Now! I am ready to go with HOT SHOT Number 9! I hope you’ve been putting the blind contour into practice? Just keep it going and flowing. Use up loads of sheets. Remember it’s the mileage covered in your sketch journey that matters. You really want to just keep it going, if you stop, just forgive yourself and start again!
There’s no better way to get better at anything than to just DO IT! Doing it correctly is what this blog is about, so be ready to give everything you pick up a go! Don’t seek for immediate results, just keep it going, nothing worthwhile ever came overnight!
If you missed HOT SHOT 7 & 8 just click HERE to see what the Blind contour was all about and keep it going. In this HOT SHOT we are going to be looking at practicing sketching of the outline with angles. When I say angles I mean the change in direction of the outline in terms of tilts and angles.
HOT SHOT 9
While sketching you could also start by considering the object in terms of angles. This is one method I use most when sketching the human face. I ways break the face down into simple angles and that helps me with the features too.

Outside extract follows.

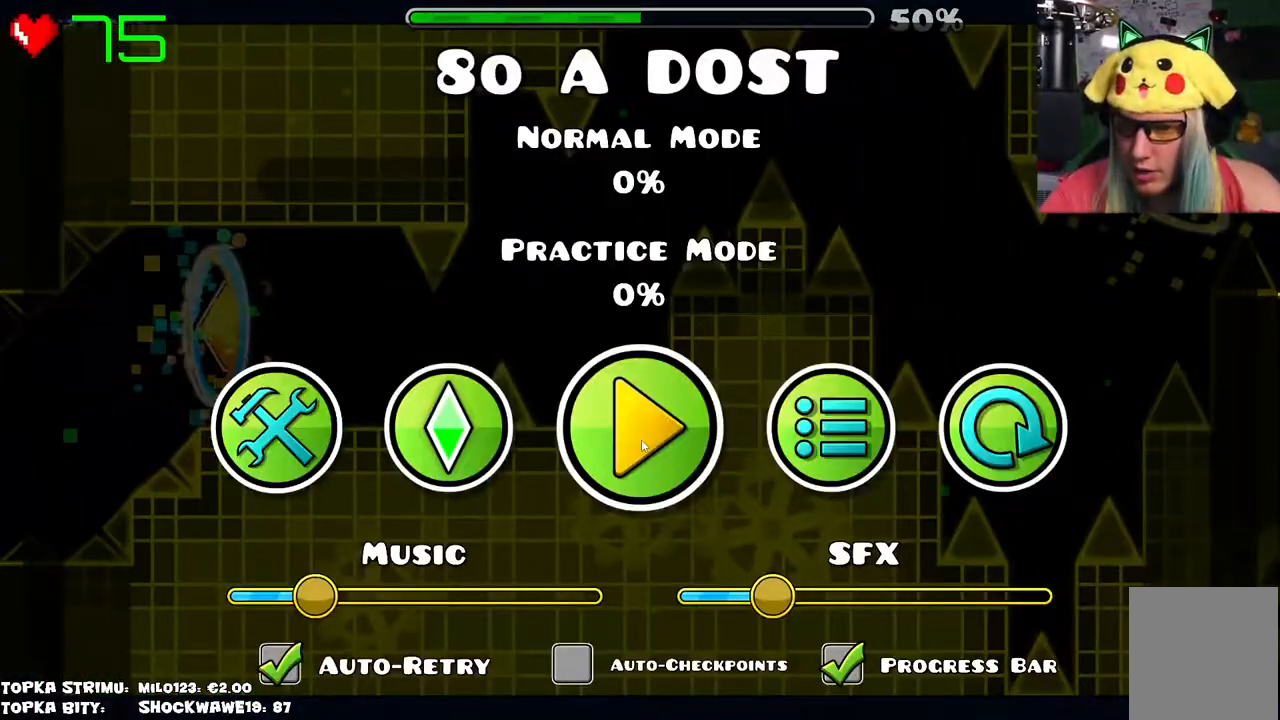
{"keys": [], "mouse": [], "events": []}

I am so grateful to God for helping me to get admission to Yaba College of Technology, where I had my first solid lessons in Art! It was while I was in my second year, while doing my National Diploma in General Art, that I was blessed with a wonderful Life Drawing Tutor, called Gbenga Orimoloye. While in the Life class with the model before us. He would come over the top of my drawing with a soft pencil and say, “JUST PULL THAT LINE, IF IT TILTS, PULL IT AGAIN, IF YOU SEE A CHANGE IN DIRECTION, PULL IT AGAIN!”

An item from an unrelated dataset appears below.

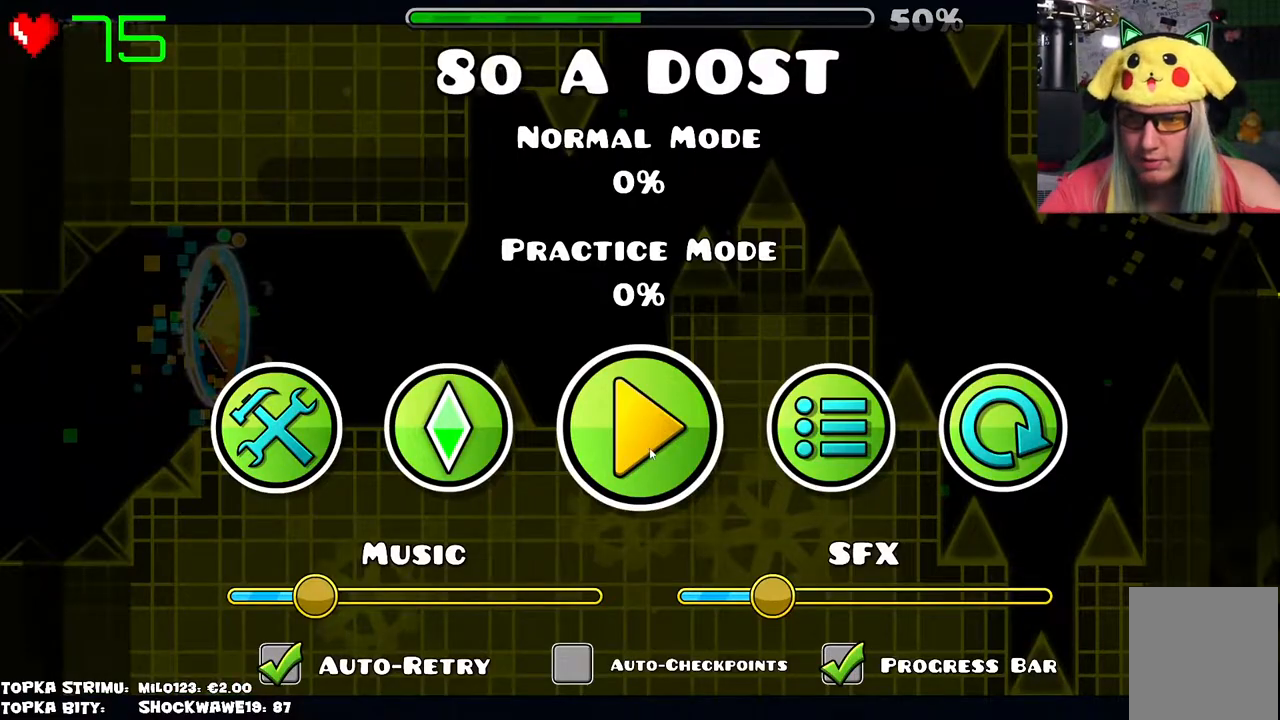
{"keys": [], "mouse": [], "events": [[466, "mouse_left", "down"], [500, "mouse_left", "up"]]}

He really did everything possible to breakdown the figure in simple linear angles! After hearing him repeat this time and time again, I got hooked and almost became mad at it. I got a sketchbook and just kept on doing it to everything I saw!
Angles, angles, angles!!!
I tried my best to interpret the right tilt I saw in my sketches! This was a real eye opener for me! With time, after years of adopting this, though I am still learning, I have really enjoyed this technique and because of my love for geometry, it even became more relevant to my sketches.
So this is all about seeing things and breaking them down into different angles. Try your best to do this! Don’t worry about proportions. With practice, the proportions will take care of themselves.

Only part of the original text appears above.